If you search for the role computational scientist (on LinkedIn for instance) you'll find some that actually look for degrees in biology or chemistry which might be a good place to get your foot in the door.

Good luck!

True, I really should focus more on chemistry/biology related tech startups. I've not been facing rejections for long thankfully, but I don't want to get to that point.

Good luck on your search as well, I hope you get a great job soon

There is an official monthly "Who wants to be hired?" post. Try to post there, and follow the instructions at the top. https://news.ycombinator.com/item?id=25989762

(Also take a look at the other threads https://news.ycombinator.com/submitted?id=whoishiring )

It's weird the resume as an image in imgur. Do you have a PDF version, perhaps you can post it in github. (Is there an official or unofficial protocol to post resumes in github?)

I'd say one major red flag is you're 'self-teaching', should be 'self-learning'.

Little things like that are going to make people reject you, even before they look at your code or resume.

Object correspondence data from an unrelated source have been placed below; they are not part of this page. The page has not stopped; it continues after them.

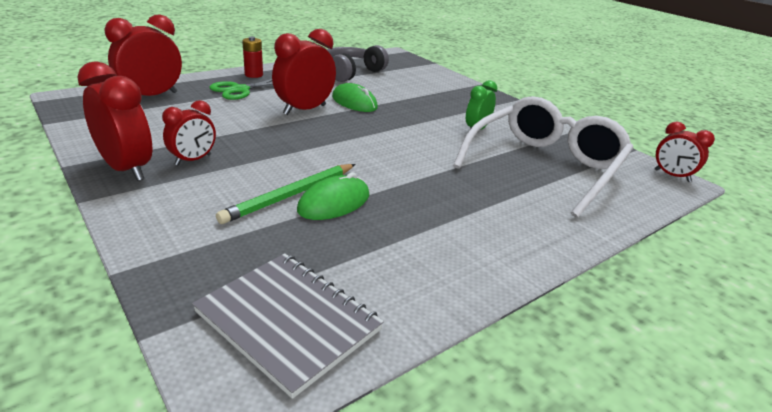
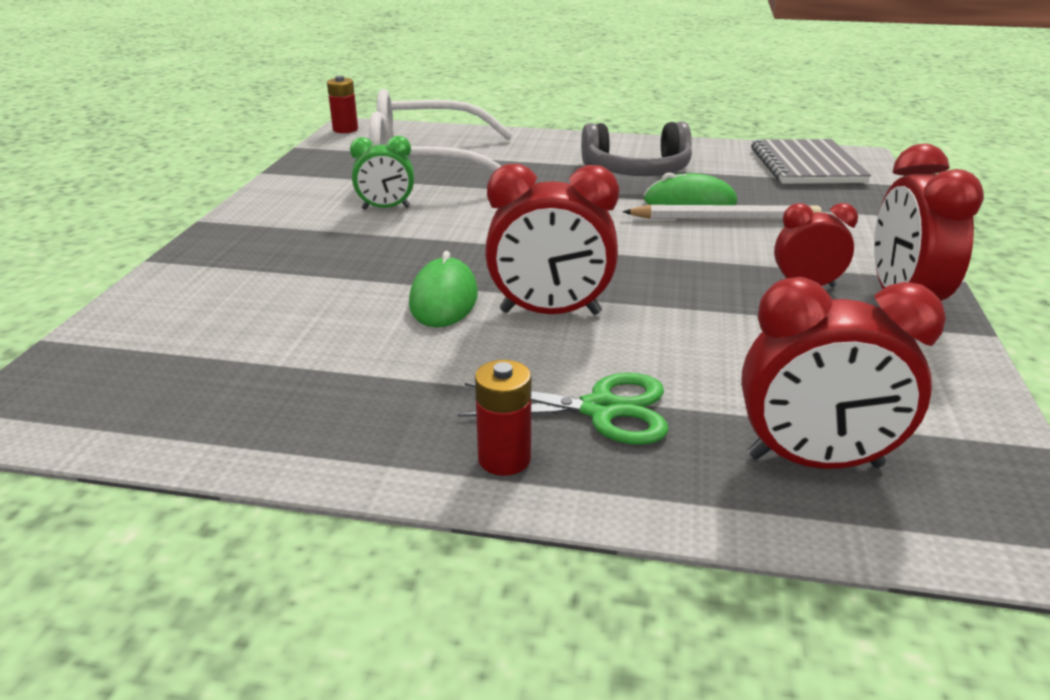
camera: 130 degrees left, 0 degrees up
(290, 195) = (724, 219): green pencil -> white pencil
(350, 72) = (283, 378): grey headphones -> grey headphones (637, 171)
(672, 176) = (345, 129): red clock -> red battery

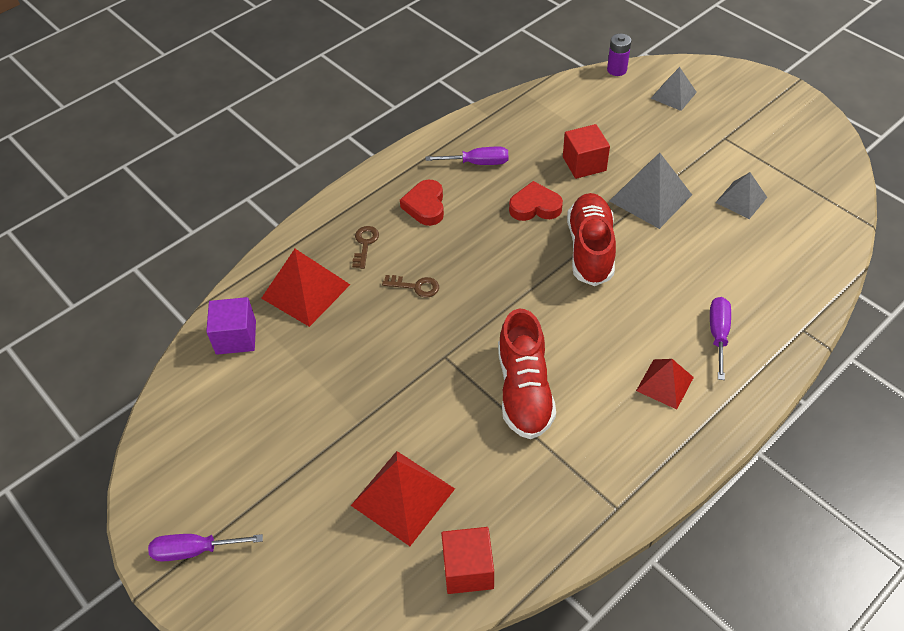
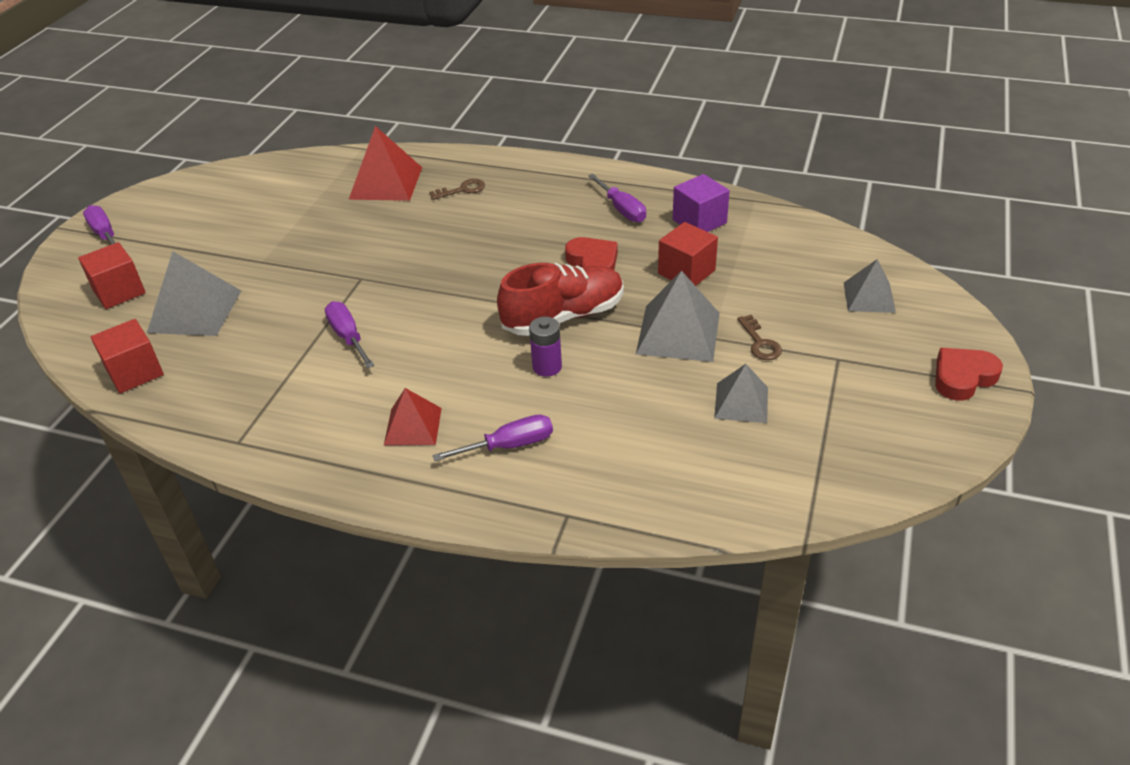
camera: 60 degrees right, 10 degrees down
(236, 337) = (315, 172): purple cube -> purple cube (699, 221)
(319, 557) = (119, 291): none -> red cube
(403, 496) = (195, 311): red pyramid -> grey pyramid
(416, 286) = (432, 233): brown key -> brown key (760, 343)
(425, 206) = (536, 202): red heart -> red heart (963, 377)
(524, 390) = (348, 337): red shoe -> purple screwdriver
(616, 70) = (864, 244): purple battery -> purple battery (547, 367)

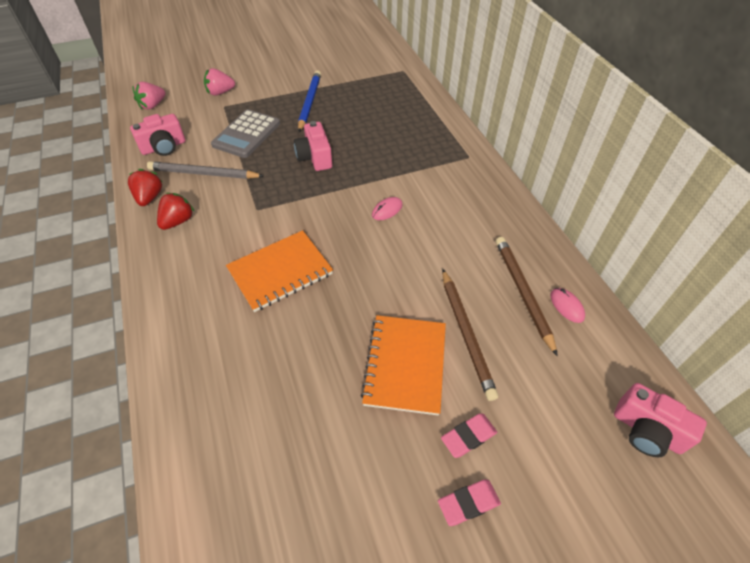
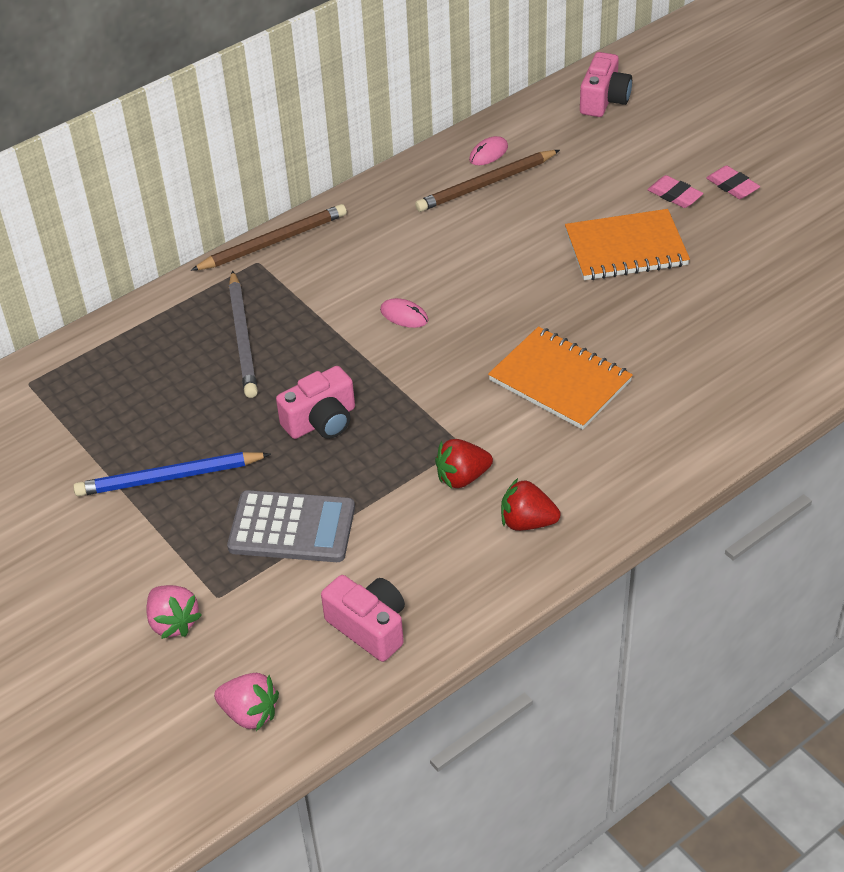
camera: 105 degrees left, 5 degrees down
(149, 197) = (496, 581): red strawberry -> red strawberry (462, 477)
(204, 173) = (413, 539): grey pencil -> grey pencil (242, 337)
(466, 334) = (563, 215): brown pencil -> brown pencil (273, 242)

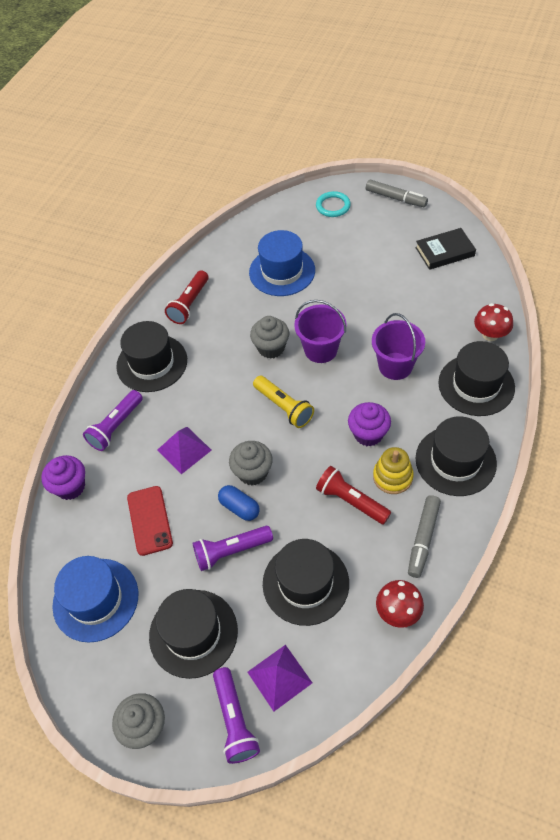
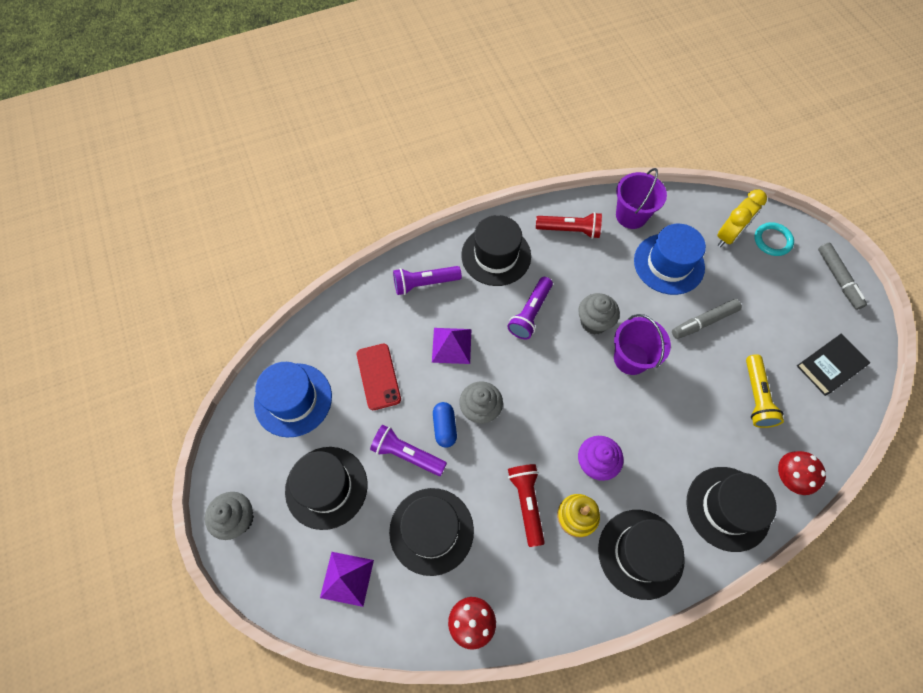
camera: 40 degrees right, 10 degrees up
(70, 487) = (354, 302): purple cupcake -> none
(149, 520) = (378, 376): red phone -> red phone turned 45 degrees counterclockwise
(189, 304) = (569, 230): red flashlight -> red flashlight turned 150 degrees counterclockwise
(235, 720) = (291, 576): purple flashlight -> purple flashlight (530, 313)
(284, 407) = (554, 379): yellow flashlight -> yellow flashlight (756, 396)
(302, 224) = (728, 236): none -> yellow clock
(395, 366) = (676, 428): purple bucket -> purple bucket (631, 215)
(423, 538) = (549, 588): grey marker -> grey marker (704, 322)
(444, 251) = (830, 366): black book -> black book turned 60 degrees counterclockwise

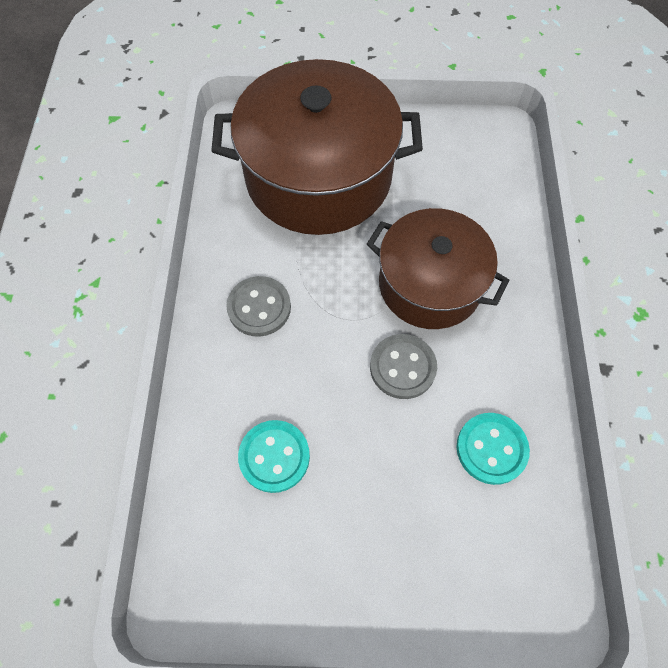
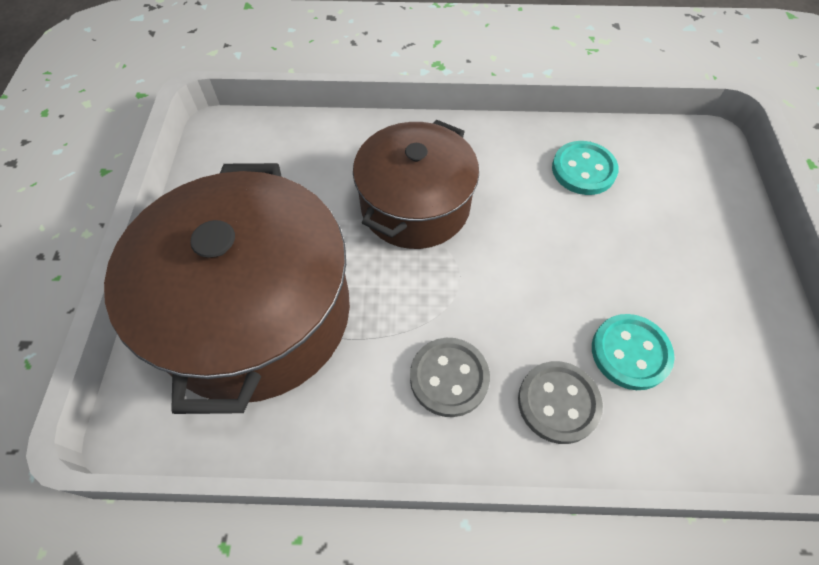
camera: 90 degrees left, 5 degrees down
(402, 367) = (512, 233): grey button -> grey button (558, 403)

I don't understand, what's the difference exactly? They effectively say the same thing to me...
> Little things like that are going to make people reject you

You make it sound as if his letter is actually being looked at, much less scrutinized over an MLA nit. No, he will be rejected by a machine long before that could ever happen.

It's somewhat apparent just reading through the python that you are self-taught. Some of the idioms used, especially around file handling, are outdated.

For example: you should open files using the with context handler, or at the very least wrap the file open in a try/except block and put file close in the finally block. Garbage collectors will clean up if you don't properly close, but it's better to be explicit.

I would argue that even if the resume passed through to a hiring manager, they would be reticent to hire based off a single code sample in a language listed as a technical skill where there are red flags like this.

Edit: please note that my comments are for Python only, as I'm not proficient in any of the C family languages. Also, as a Biology major who finally broke into dev myself, I'm completely rooting for you!